In the decade since I graduated, I moved to DC and worked at a think tank, an international financial institution, and finally landed at The Diplomat, where I am now managing editor. My time at the Patterson School played a crucial role in refining and ultimately achieving this dream position.


When I was a kid, all I ever wanted to do was write when I "grew up." My first thought was to become a teacher, but three things happened while I was studying history at Shippensburg University: I took a course on US Diplomatic History, was selected for an honors program trip to China, and upon returning took a course on the history of Islam in Central Asia. I had discovered my passion and my region. Now my challenge was to find a graduate program where I could nurture and merge my interests in history, politics and international affairs -- I didn't want to study one point in history; I wanted to understand how everything fit together.

I looked beyond the Beltway at top schools with diplomacy and international security programs. Patterson was selective, intimate, and a great value. Indeed, it was the most affordable option by far, and in 2010 - two years into the economic downturn - national employment statistics argued against accumulating significant debt whether my heart was set on a career in government, journalism, or the private sector. I'd never even visited the state of Kentucky before deciding on Patterson. Sometimes you just have to jump.

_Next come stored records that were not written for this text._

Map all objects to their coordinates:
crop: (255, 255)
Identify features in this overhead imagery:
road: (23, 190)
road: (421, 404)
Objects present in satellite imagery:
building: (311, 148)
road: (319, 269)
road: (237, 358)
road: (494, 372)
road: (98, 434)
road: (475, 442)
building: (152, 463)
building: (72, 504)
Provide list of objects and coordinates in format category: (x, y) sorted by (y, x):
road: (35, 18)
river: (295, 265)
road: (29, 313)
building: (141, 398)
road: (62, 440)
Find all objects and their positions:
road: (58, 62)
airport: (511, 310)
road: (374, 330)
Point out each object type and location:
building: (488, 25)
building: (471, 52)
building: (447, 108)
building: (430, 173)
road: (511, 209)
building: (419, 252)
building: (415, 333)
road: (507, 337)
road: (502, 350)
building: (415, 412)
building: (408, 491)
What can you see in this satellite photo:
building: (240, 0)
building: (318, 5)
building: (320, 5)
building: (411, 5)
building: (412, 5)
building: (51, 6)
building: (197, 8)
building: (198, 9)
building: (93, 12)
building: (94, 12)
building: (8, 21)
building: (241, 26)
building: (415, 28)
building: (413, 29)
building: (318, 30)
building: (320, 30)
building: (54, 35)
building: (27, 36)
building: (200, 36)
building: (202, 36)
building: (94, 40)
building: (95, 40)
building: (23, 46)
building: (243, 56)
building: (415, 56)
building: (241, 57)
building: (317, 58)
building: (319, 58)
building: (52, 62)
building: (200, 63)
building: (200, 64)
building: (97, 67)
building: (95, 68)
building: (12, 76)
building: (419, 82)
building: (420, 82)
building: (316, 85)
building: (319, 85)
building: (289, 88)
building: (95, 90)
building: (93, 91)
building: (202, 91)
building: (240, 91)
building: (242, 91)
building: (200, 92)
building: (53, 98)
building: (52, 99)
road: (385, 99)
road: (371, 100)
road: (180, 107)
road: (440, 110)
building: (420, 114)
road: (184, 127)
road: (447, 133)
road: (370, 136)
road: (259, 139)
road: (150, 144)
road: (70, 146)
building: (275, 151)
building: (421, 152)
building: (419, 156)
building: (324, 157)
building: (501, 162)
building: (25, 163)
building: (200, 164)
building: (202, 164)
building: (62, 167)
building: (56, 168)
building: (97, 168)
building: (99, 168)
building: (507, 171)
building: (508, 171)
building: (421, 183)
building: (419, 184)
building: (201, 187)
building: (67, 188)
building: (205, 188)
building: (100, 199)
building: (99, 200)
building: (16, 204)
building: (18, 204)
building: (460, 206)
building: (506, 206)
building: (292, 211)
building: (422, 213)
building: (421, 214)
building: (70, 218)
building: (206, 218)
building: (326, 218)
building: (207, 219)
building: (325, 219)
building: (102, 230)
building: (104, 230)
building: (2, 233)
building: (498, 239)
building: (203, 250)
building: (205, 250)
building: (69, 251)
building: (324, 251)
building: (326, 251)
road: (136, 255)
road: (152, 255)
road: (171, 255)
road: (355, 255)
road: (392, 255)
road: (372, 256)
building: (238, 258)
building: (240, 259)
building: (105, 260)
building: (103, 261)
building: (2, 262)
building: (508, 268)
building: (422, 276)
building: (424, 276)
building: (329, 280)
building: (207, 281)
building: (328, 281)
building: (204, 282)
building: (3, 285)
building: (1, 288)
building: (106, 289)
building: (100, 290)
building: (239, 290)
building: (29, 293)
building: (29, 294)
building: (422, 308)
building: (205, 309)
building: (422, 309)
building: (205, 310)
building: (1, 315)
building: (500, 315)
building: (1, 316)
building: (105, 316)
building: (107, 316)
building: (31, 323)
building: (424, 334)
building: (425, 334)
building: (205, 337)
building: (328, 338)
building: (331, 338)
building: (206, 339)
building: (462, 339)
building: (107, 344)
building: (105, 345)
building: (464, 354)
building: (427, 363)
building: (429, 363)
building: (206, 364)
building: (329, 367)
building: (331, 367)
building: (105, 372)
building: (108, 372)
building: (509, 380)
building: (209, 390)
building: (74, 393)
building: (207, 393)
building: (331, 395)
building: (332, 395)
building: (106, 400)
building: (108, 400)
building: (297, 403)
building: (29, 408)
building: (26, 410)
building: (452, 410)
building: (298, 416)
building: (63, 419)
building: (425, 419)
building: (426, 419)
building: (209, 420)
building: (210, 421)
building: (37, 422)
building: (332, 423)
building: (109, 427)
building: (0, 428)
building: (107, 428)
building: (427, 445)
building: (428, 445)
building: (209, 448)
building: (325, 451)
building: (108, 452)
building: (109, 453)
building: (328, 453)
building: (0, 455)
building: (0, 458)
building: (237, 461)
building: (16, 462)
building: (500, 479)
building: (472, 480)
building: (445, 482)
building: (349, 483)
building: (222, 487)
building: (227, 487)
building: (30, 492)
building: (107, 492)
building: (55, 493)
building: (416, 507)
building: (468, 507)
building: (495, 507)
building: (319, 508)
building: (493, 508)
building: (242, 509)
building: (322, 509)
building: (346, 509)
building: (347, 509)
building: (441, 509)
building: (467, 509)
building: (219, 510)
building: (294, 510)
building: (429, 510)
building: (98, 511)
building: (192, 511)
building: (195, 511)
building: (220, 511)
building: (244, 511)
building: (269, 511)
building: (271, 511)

At the Patterson School, I focused on international security and diplomacy, but to challenge myself I also took Dr. Hillebrand's economics courses because the second year students reported these were the program's most difficult. I threw myself into everything Patterson offered, thoroughly enjoying the crisis simulations and negotiation exercises, carefully reading the feedback scrawled on my memos, sitting around playing war games with Dr. Farley and the other security wonks, and taking time to get to know all my professors and classmates.

I worked a variety of jobs in DC before landing at The Diplomat. I interned at the Atlantic Council with the Strategic Foresight Initiative and then took a series of program assistant jobs with the Cyber Statecraft Initiative before moving to the Communications team, editing the website and running social media. After that, I did a turn as a consultant at the World Bank, working on communications for a governance and anticorruption program. In 2014 I joined The Diplomat as the special projects editor, in 2017 moving up to become managing editor.